■ Task statement: Update the lines from the line with "genus: Paonias" to the line with "common name: Raspberry", replacing "scientific name" with "species". Output only those lines, with everything else left unchanged.

(Collection entries)
——————
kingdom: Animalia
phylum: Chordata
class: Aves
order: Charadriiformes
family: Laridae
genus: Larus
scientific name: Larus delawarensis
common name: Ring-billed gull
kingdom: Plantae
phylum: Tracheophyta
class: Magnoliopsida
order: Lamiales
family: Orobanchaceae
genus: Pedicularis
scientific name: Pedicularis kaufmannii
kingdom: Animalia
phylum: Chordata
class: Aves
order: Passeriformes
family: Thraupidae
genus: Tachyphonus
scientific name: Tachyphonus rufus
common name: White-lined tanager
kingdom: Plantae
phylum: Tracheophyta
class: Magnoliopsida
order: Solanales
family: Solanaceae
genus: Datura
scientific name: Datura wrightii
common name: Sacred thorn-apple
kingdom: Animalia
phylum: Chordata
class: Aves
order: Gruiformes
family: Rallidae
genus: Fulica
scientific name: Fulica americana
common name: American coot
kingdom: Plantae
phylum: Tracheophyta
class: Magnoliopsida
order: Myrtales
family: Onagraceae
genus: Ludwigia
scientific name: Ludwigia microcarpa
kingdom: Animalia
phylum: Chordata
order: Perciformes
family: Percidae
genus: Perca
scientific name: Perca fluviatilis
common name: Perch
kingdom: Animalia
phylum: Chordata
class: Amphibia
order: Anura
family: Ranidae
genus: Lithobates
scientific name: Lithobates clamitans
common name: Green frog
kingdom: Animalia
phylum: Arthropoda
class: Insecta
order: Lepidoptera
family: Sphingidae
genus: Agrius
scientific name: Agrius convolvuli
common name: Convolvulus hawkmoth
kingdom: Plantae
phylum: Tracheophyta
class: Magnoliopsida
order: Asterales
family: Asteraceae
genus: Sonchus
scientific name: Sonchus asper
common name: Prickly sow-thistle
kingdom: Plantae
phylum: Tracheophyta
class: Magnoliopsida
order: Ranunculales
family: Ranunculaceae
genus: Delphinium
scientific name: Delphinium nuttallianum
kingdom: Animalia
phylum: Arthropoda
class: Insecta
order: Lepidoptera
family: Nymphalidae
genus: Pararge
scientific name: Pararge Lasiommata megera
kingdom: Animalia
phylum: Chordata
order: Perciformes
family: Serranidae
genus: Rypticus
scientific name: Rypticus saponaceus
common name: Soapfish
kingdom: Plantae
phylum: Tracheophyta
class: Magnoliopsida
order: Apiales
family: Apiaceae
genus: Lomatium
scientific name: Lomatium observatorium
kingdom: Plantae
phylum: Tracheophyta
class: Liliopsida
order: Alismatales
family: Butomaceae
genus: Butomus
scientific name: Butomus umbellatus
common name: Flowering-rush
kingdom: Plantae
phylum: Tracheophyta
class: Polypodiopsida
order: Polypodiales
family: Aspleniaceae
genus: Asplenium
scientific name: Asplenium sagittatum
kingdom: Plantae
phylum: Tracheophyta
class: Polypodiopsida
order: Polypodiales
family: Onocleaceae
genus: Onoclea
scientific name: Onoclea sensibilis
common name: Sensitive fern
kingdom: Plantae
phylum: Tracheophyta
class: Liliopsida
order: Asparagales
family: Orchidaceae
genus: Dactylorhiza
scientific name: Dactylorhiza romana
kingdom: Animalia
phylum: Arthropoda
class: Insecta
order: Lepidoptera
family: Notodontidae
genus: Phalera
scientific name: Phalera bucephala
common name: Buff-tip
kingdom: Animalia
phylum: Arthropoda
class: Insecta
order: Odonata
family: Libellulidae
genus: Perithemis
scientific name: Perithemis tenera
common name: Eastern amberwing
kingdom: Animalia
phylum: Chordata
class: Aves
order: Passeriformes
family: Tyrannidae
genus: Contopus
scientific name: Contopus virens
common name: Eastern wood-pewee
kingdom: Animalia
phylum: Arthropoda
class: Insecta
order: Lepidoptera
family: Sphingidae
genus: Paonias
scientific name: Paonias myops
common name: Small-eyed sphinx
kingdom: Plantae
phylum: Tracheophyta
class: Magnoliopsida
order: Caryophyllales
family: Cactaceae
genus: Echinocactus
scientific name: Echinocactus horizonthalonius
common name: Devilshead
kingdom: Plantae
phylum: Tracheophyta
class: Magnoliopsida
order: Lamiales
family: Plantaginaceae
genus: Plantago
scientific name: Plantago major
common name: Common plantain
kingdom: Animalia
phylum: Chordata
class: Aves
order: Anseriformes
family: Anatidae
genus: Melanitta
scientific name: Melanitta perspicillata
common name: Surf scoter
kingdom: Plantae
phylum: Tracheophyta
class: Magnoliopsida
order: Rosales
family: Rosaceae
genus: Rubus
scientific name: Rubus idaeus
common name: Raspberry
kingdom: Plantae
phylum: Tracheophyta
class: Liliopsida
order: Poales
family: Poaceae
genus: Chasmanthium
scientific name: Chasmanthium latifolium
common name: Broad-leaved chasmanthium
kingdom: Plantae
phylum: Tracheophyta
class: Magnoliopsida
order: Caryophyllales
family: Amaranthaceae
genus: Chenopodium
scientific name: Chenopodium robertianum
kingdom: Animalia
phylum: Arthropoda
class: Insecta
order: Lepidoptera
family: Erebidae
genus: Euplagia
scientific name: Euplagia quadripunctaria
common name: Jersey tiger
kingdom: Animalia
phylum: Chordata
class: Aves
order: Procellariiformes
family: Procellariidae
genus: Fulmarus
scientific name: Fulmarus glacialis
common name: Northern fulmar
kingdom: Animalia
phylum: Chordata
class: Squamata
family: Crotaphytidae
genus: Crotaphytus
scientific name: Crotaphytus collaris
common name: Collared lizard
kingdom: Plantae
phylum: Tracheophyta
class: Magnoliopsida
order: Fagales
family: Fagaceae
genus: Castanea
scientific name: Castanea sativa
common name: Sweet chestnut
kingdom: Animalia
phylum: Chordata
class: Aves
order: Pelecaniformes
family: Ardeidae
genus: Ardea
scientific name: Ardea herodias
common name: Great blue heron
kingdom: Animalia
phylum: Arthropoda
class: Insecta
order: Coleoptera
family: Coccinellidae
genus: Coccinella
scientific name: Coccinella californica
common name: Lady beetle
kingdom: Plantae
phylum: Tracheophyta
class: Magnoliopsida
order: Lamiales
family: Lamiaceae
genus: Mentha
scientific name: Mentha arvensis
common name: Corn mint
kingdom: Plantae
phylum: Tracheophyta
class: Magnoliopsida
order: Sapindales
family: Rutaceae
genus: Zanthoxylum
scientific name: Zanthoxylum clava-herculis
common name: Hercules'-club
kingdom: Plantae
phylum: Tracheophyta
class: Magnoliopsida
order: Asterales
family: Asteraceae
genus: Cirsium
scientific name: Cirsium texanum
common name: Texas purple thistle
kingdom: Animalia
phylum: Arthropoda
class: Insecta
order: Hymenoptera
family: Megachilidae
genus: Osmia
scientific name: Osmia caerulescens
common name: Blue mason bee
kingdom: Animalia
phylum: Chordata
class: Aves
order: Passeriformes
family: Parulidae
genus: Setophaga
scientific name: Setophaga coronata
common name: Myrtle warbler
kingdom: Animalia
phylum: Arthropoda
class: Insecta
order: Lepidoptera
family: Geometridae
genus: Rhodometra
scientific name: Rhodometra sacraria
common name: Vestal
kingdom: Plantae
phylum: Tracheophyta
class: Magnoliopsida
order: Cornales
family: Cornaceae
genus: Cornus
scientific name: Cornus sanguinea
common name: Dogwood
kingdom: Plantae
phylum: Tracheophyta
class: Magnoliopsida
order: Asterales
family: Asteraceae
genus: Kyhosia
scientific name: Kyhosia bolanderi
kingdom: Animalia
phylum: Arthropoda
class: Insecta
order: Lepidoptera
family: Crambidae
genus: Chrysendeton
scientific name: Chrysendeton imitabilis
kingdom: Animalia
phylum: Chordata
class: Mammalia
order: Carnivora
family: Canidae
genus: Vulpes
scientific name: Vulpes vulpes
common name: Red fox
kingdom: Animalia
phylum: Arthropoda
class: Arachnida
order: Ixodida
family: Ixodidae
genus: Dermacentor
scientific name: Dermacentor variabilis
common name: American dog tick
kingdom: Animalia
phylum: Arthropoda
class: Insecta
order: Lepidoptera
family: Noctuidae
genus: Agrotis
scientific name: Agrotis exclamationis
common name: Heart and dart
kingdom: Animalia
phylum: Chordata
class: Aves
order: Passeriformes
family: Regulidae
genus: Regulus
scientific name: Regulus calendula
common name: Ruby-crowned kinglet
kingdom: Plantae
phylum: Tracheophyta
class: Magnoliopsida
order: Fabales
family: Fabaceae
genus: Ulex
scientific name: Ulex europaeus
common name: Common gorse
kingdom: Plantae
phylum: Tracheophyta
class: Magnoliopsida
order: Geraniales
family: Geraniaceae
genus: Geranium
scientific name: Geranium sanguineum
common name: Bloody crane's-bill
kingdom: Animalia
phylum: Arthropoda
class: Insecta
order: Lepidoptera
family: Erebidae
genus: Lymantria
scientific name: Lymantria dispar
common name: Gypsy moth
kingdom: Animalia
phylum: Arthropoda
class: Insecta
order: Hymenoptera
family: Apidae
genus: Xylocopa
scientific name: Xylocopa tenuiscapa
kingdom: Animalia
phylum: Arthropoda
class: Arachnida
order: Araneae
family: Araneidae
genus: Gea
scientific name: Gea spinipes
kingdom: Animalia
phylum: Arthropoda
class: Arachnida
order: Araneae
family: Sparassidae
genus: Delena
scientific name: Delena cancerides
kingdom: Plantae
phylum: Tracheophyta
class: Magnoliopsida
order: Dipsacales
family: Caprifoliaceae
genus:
——————
■ The output:
genus: Paonias
species: Paonias myops
common name: Small-eyed sphinx
kingdom: Plantae
phylum: Tracheophyta
class: Magnoliopsida
order: Caryophyllales
family: Cactaceae
genus: Echinocactus
species: Echinocactus horizonthalonius
common name: Devilshead
kingdom: Plantae
phylum: Tracheophyta
class: Magnoliopsida
order: Lamiales
family: Plantaginaceae
genus: Plantago
species: Plantago major
common name: Common plantain
kingdom: Animalia
phylum: Chordata
class: Aves
order: Anseriformes
family: Anatidae
genus: Melanitta
species: Melanitta perspicillata
common name: Surf scoter
kingdom: Plantae
phylum: Tracheophyta
class: Magnoliopsida
order: Rosales
family: Rosaceae
genus: Rubus
species: Rubus idaeus
common name: Raspberry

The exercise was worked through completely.